At this time, he managed to see his father twice before his death in 1995.
“He was a senior officer who, no wonder, was quite busy with work,” Tom Close said of his father who died a Lieutenant Colonel.
His mother, then Sergeant and one of accountants at the Ministry of Defence took Tom Close to school; La Colombiere – the best school in the city at that time.
In the meantime, she explained to him what she went through and why she was obliged to leave them.
“We were denied our country. We tried to negotiate peaceful repatriation and the regime that was here refused. So, we were obliged to take the arms,” Tom Close quotes his mother.
“I totally understood how that point was relevant; she said they wanted a country with equal opportunities, a country with sound development. I am consoled today when I see the country doing what my parents fought for.”
Meanwhile, Tom Close was not lucky to stay with his mother much longer.
She would die in 1996, but Tom Close had made a promise to her earlier.

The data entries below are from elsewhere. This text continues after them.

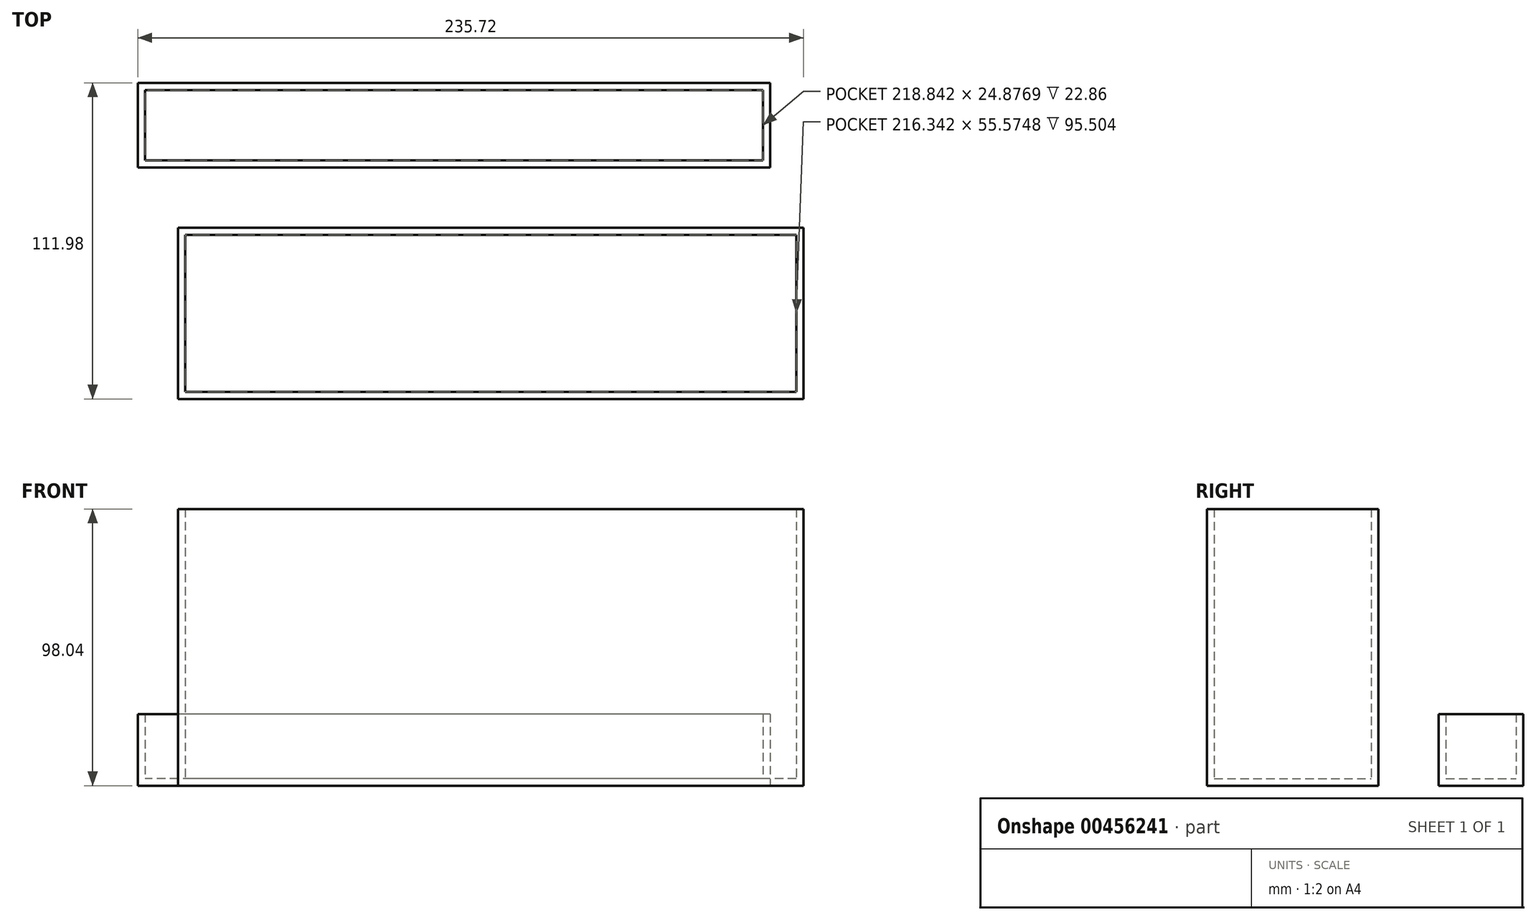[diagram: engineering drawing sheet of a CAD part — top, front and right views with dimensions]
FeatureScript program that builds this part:
annotation { "Feature Type Name" : "Feature", "Feature Type Description" : "" }
export const myFeature = defineFeature(function(context is Context, id is Id, definition is map)
    precondition{}
    {
        {
            var Q0;
            Q0=qCreatedBy(makeId("Top.planeOp"),FACE);
            var sketch = newSketch(context, id + "F0", { "sketchPlane" : qUnion([Q0])});
            skLineSegment(sketch, "E0.bottom", {"start": v(0, -126.68) * mm, "end": v(-221.42, -126.68) * mm});
            skLineSegment(sketch, "E0.top", {"start": v(0, -66.03) * mm, "end": v(-221.42, -66.03) * mm});
            skLineSegment(sketch, "E0.left", {"start": v(0, -126.68) * mm, "end": v(0, -66.03) * mm});
            skLineSegment(sketch, "E0.right", {"start": v(-221.42, -126.68) * mm, "end": v(-221.42, -66.03) * mm});
            skPoint(sketch, "E0.middle", {"position": v(-110.71, -96.35) * mm});
            skSolve(sketch);
        }
        {
            var Q0;
            Q0 = qSketchRegion(id + "F0", true);
            extrude(context, id + "F1", {"entities" : qUnion([Q0]), "depth" : 98.04 * mm});
        }
        {
            var Q0;
            Q0=makeQuery(id+"F1.opExtrude","CAP_FACE",FACE,{"disambiguationData":[OSD([sQuery(id+"F0.wireOp",EDGE,"E0.bottom"),sQuery(id+"F0.wireOp",EDGE,"E0.top"),sQuery(id+"F0.wireOp",EDGE,"E0.left"),sQuery(id+"F0.wireOp",EDGE,"E0.right")])],"isStart":false});
            shell(context, id + "F2", {"entities" : qUnion([Q0]), "thickness" : 2.54 * mm});
        }
        {
            var Q0;
            Q0=qCreatedBy(makeId("Top.planeOp"),FACE);
            var sketch = newSketch(context, id + "F3", { "sketchPlane" : qUnion([Q0])});
            skCircle(sketch, "E1", {"center": v(115.48, 56.67) * mm, "radius": 94.6 * mm});
            skSolve(sketch);
        }
        {
            var Q0;
            Q0 = qSketchRegion(id + "F3", true);
            extrude(context, id + "F4", {"entities" : qUnion([Q0]), "operationType" : NewBodyOperationType.REMOVE, "depth" : 230.63 * mm});
        }
        {
            var Q0;
            Q0=qCreatedBy(makeId("Top.planeOp"),FACE);
            var sketch = newSketch(context, id + "F5", { "sketchPlane" : qUnion([Q0])});
            skLineSegment(sketch, "E2.bottom", {"start": v(-132.59, -44.66) * mm, "end": v(-235.72, -44.66) * mm});
            skLineSegment(sketch, "E2.top", {"start": v(-132.59, -14.7) * mm, "end": v(-235.72, -14.7) * mm});
            skLineSegment(sketch, "E2.left", {"start": v(-132.59, -44.66) * mm, "end": v(-132.59, -14.7) * mm});
            skLineSegment(sketch, "E2.right", {"start": v(-235.72, -44.66) * mm, "end": v(-235.72, -14.7) * mm});
            skLineSegment(sketch, "E3.bottom", {"start": v(-132.59, -44.66) * mm, "end": v(-11.8, -44.66) * mm});
            skLineSegment(sketch, "E3.top", {"start": v(-132.59, -14.7) * mm, "end": v(-11.8, -14.7) * mm});
            skLineSegment(sketch, "E3.right", {"start": v(-11.8, -44.66) * mm, "end": v(-11.8, -14.7) * mm});
            skSolve(sketch);
        }
        {
            var Q0;
            Q0 = qSketchRegion(id + "F5", true);
            extrude(context, id + "F6", {"entities" : qUnion([Q0]), "depth" : 25.4 * mm});
        }
        {
            var Q0;
            Q0=makeQuery(id+"F6.opExtrude","CAP_FACE",FACE,{"disambiguationData":[OSD([sQuery(id+"F5.wireOp",EDGE,"E2.bottom"),sQuery(id+"F5.wireOp",EDGE,"E2.top"),sQuery(id+"F5.wireOp",EDGE,"E2.right"),sQuery(id+"F5.wireOp",EDGE,"E3.bottom"),sQuery(id+"F5.wireOp",EDGE,"E3.top"),sQuery(id+"F5.wireOp",EDGE,"E3.right")])],"isStart":false});
            shell(context, id + "F7", {"entities" : qUnion([Q0]), "thickness" : 2.54 * mm});
        }
    });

“When I met my mother, she had a stomach disease and I promised her to study hard, become a doctor and treat her,” Tom Close said.
“Her death was very unfortunate to me.She was my mum and best friend who trusted me, considered me a mature person despite my age.”
Tom Close was in Primary 5 when his mother died. He returned to the Eastern Province at his grandfather’s.
He had in mind that he had to work very hard to stick to his promise to the late mother.
“In school back in Kibondo village, Eastern Province, I was the only student who passed the Primary Leaving Examination among 90 students, I kept shining up to university,” he said.
Meanwhile, before university, Tom Close, on two attempts, tried to apply for a scholarship to join the military, “to serve the country the way my parents did.”
“It didn’t work,” he said. “God has His ways.”
In the world, Tom Close has now remained(as of close relatives) with his two siblings and some uncles
The two aunts who had stayed with him passed away.
Grandfather also passed away in 2000 and grandmother last year.
In all this, Tom Close would tell you that, “sometimes telling a story is much easier than the experience encountered in that same story.”
However, Dr. Tom Close, Director of Regional Center of Blood Transfusion-Kigali, is a successful artist with several awards on his shelves.
He is happily married, a proud father.
He is aware that many Rwandans contributed to the liberation struggle in several ways but “every person has a liberation story of their own”. He is proud to have born from parents who left a great legacy of patriotism.